_What is needed_
The whole listing below is to be copied exactly.

_Recorded data_
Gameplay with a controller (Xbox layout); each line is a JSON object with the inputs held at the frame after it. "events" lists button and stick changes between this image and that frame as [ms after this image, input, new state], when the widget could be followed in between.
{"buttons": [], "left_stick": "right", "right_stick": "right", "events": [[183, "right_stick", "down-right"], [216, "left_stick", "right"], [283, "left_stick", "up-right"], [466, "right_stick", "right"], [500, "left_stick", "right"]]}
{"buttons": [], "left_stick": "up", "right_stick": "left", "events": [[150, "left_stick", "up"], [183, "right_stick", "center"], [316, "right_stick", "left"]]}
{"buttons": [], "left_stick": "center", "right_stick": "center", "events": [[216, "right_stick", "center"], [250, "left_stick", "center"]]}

_Answer box_
Gameplay with a controller (Xbox layout); each line is a JSON object with the inputs held at the frame after it. "events" lists button and stick changes between this image and that frame as [ms after this image, input, new state], when the widget could be followed in between.
{"buttons": [], "left_stick": "right", "right_stick": "right", "events": [[183, "right_stick", "down-right"], [216, "left_stick", "right"], [283, "left_stick", "up-right"], [466, "right_stick", "right"], [500, "left_stick", "right"]]}
{"buttons": [], "left_stick": "up", "right_stick": "left", "events": [[150, "left_stick", "up"], [183, "right_stick", "center"], [316, "right_stick", "left"]]}
{"buttons": [], "left_stick": "center", "right_stick": "center", "events": [[216, "right_stick", "center"], [250, "left_stick", "center"]]}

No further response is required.